I’ll update this post with links to the articles as I publish them. Think of the above as a dynamic outline of my “SEO friendly” WordPress theme series.

My Thoughts on “SEO friendly” WordPress themes

First up, here’s a challenge: try to find a premium WordPress theme for sale that doesn’t mention something related to “SEO” as one of the benefits. You’d be hard pressed to find a single one that hasn’t hopped on the “SEO friendly” bandwagon. But what does it actually mean?

I’ll tell you what it doesn’t mean. It has nothing to do with content, incoming links, outgoing links, you know, the things that actually count for something. That’s part of the reason why I’ve put every single mention of “SEO” in scare quotes, because it’s so much more than the on-site benefits that can be provided by the template you use.

For themes that have a clue, they probably do a lot of the things I’ve listed above very well. Whether or not your pages actually rank is another story, but “SEO friendly” themes can put you at a slight advantage, and that’s what I hope to show you how to do in this series of posts.

If you’re so obsessed with “optimizing” your site that you neglect creating quality content, link building, and the like, you may have a problem. Don’t go too overboard with this stuff, but don’t be completely ignorant to search engines and be so naive as to think, “all I have to do is create good content, and Google will love me!” Even amazing content needs to be promoted.
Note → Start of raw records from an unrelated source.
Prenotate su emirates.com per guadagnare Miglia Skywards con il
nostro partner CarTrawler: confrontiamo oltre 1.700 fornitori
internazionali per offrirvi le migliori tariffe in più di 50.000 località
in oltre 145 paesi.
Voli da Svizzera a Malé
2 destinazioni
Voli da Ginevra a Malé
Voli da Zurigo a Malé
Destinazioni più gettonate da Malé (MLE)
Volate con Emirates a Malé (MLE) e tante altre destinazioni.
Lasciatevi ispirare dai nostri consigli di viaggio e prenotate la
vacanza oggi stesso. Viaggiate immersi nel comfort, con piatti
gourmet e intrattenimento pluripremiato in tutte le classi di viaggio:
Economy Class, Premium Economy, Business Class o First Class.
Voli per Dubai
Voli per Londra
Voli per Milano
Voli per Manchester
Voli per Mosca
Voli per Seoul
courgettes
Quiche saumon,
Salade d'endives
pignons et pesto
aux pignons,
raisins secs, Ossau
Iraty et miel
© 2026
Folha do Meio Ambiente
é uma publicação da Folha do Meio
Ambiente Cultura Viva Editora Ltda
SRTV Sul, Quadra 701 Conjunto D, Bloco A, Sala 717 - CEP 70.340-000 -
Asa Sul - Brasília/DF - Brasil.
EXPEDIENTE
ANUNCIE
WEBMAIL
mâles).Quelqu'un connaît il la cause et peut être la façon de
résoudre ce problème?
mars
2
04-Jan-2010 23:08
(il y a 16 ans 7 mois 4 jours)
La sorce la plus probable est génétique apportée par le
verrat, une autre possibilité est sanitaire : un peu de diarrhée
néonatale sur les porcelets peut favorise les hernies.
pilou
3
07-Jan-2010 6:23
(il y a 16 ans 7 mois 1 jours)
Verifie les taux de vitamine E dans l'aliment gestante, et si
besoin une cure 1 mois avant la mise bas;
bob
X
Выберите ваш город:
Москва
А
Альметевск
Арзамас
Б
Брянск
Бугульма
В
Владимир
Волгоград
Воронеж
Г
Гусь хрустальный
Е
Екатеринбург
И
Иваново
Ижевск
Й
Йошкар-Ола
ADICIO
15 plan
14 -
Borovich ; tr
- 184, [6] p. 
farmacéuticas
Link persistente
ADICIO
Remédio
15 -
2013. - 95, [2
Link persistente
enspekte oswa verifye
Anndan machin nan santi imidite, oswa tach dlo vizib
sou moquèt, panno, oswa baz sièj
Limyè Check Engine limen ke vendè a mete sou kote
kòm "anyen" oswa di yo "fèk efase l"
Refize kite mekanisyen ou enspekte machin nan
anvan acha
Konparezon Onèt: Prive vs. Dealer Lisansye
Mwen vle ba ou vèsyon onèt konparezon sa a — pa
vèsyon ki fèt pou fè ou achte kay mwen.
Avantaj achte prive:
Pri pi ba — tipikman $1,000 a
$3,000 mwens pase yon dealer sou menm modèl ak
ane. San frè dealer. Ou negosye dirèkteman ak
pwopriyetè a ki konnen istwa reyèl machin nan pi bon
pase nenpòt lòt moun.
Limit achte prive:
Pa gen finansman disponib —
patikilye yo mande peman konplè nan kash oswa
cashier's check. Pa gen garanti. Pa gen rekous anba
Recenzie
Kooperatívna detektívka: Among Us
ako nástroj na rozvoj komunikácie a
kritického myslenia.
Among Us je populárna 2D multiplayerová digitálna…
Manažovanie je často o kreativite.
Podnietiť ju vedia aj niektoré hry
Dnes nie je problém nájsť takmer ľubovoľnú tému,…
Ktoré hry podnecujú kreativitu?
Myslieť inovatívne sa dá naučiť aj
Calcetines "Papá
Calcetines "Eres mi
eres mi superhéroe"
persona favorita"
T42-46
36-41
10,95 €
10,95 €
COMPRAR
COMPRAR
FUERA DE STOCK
This post was originally meant to be a response to Alex Denning’s post called “Some Thoughts on SEO” and Jeff Chandlers post “Write For People, Not Spiders” but it evolved into this.

Am I Missing Anything?

Themes can provide the tools to help you, but they can’t hold your hand, make sacrifices to Google gods for plentiful traffic, or anything like that.

If there’s any on-site SEO that a theme is capable of doing that I’ve missed, please let me know and I’ll consider adding it to one of my future series posts.